== Extrait du texte ==

• Sainte-Cécile

     

         Voici un poème d'amour que j'ai écrit lors d'une Sainte-Cécile (le 22 novembre 1998) et que j'ai déjà publié sur ce blog dans la section "acrostiches". Je lui avais alors donné un autre titre, celui de « Sainte-Cécile » paraissant un peu inadapté.

     

    clairdelune-manga.jpg

     

     

    L a musique est entrée en moi comme une aurore
    U ltime aspiration de lendemains noyés
    C 'est un reflet de lune aux traits émerveillés
    I lluminant mes yeux qui te cherchent encore
    E st-ce toi ou ton ombre Amour entre-aperçu
    N 'est-ce que ton regard qui me presse et m'espère
    N é du feu de la nuit ton rayon me libère
    E t puis voici ton Corps d'où mon Corps est issu

     

     

     

         J'aimerais à cette occasion évoquer l'étonnante expérience que m'a fait vivre cet amour et qu'exprime le dernier vers. Il ne s'agit pas de "sein maternel", mais de l'impression qu'il n'y avait au départ qu'un seul corps soudé, qu'il a fallu séparer en deux comme on coupe en deux une orange... Le "d'où mon corps est issu" final doit donc être compris comme "dont mon corps a été arraché".

===
== Données sources ==

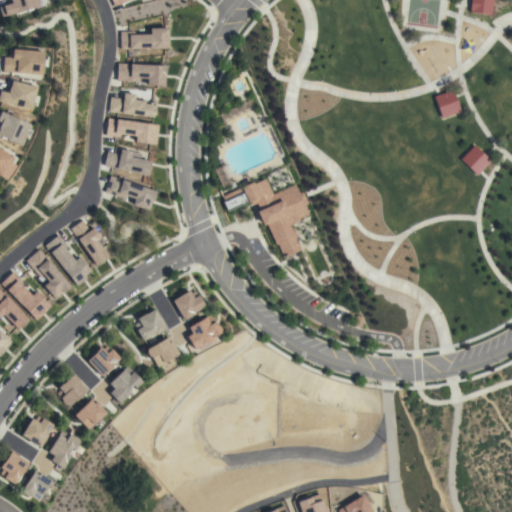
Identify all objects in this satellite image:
building: (117, 2)
road: (227, 3)
road: (256, 3)
building: (16, 6)
building: (17, 6)
building: (480, 6)
building: (479, 7)
park: (421, 11)
road: (481, 28)
road: (428, 37)
building: (142, 39)
road: (401, 45)
building: (22, 61)
building: (21, 62)
building: (138, 74)
road: (462, 87)
building: (17, 95)
building: (18, 95)
road: (367, 97)
building: (444, 103)
building: (446, 103)
building: (130, 106)
building: (235, 112)
building: (11, 128)
building: (11, 128)
building: (131, 130)
road: (93, 153)
building: (3, 159)
building: (473, 160)
building: (474, 160)
building: (124, 163)
building: (5, 165)
park: (372, 165)
building: (220, 177)
road: (321, 188)
building: (127, 192)
building: (231, 199)
building: (273, 211)
road: (343, 212)
building: (276, 213)
road: (477, 223)
road: (414, 227)
road: (367, 235)
building: (88, 241)
building: (66, 260)
building: (46, 274)
parking lot: (290, 289)
building: (24, 297)
building: (186, 304)
building: (186, 304)
road: (300, 307)
road: (88, 311)
building: (10, 312)
road: (414, 324)
building: (147, 325)
building: (148, 325)
building: (200, 331)
building: (201, 332)
building: (3, 342)
building: (160, 351)
building: (159, 352)
building: (101, 359)
building: (101, 359)
road: (415, 366)
road: (460, 369)
building: (121, 384)
building: (122, 384)
road: (483, 389)
building: (69, 390)
building: (69, 390)
road: (429, 402)
building: (87, 414)
building: (88, 414)
building: (35, 430)
building: (34, 431)
park: (469, 437)
building: (61, 448)
building: (60, 449)
road: (451, 456)
building: (12, 467)
building: (11, 468)
building: (34, 486)
building: (34, 486)
road: (1, 510)
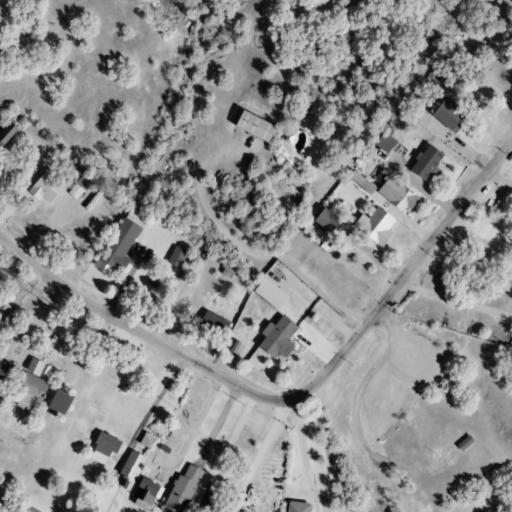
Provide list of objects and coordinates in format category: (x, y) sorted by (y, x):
building: (445, 115)
building: (249, 127)
building: (40, 189)
building: (393, 195)
building: (371, 227)
building: (116, 245)
building: (172, 257)
building: (507, 272)
building: (3, 312)
building: (209, 325)
building: (510, 343)
building: (273, 349)
building: (25, 388)
road: (291, 398)
building: (54, 403)
road: (356, 415)
road: (196, 421)
building: (100, 448)
building: (125, 471)
building: (178, 490)
building: (142, 492)
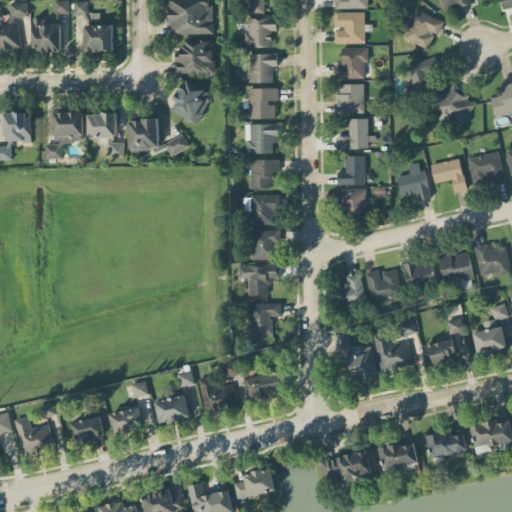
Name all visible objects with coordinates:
building: (506, 2)
building: (350, 3)
building: (451, 3)
building: (254, 5)
building: (61, 6)
building: (18, 9)
building: (189, 16)
building: (349, 26)
building: (422, 27)
building: (94, 28)
building: (259, 30)
building: (9, 34)
building: (46, 34)
road: (496, 43)
building: (195, 56)
building: (351, 62)
building: (262, 66)
building: (423, 71)
road: (109, 79)
building: (350, 97)
building: (191, 100)
building: (502, 100)
building: (261, 101)
building: (455, 103)
building: (101, 124)
building: (17, 125)
building: (64, 131)
building: (143, 132)
building: (355, 134)
building: (260, 136)
building: (176, 143)
building: (116, 148)
building: (5, 150)
building: (509, 158)
building: (485, 167)
building: (353, 170)
building: (263, 171)
building: (449, 172)
building: (414, 181)
building: (352, 201)
building: (260, 208)
road: (309, 209)
road: (411, 228)
building: (511, 240)
building: (265, 243)
building: (491, 259)
building: (455, 266)
building: (418, 271)
building: (258, 276)
building: (383, 283)
building: (351, 290)
building: (511, 302)
building: (499, 310)
building: (262, 315)
building: (455, 324)
building: (406, 326)
building: (489, 338)
building: (342, 342)
building: (440, 349)
building: (392, 352)
building: (361, 362)
building: (230, 367)
building: (185, 376)
building: (263, 384)
building: (139, 387)
building: (215, 394)
building: (48, 408)
building: (171, 408)
building: (124, 418)
building: (5, 421)
building: (87, 427)
road: (255, 432)
building: (491, 432)
building: (32, 436)
building: (445, 442)
building: (398, 454)
building: (346, 466)
building: (255, 482)
building: (209, 499)
building: (163, 501)
building: (118, 507)
building: (74, 511)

===

▶ _Travail demandé_
**A.** Selon le billet, dans quelle section du blog le poème avait-il déjà été publié ?
**B.** Recopiez le passage du billet qui s'ouvre sur les mots « Voici un poème » et se ferme sur « un peu inadapté. ».
Les entrées ne servent pas pour ce travail.

▶ _Réponses rédigées_
**A.** Dans la section « acrostiches ».

**B.**
Voici un poème d'amour que j'ai écrit lors d'une Sainte-Cécile (le 22 novembre 1998) et que j'ai déjà publié sur ce blog dans la section "acrostiches". Je lui avais alors donné un autre titre, celui de « Sainte-Cécile » paraissant un peu inadapté.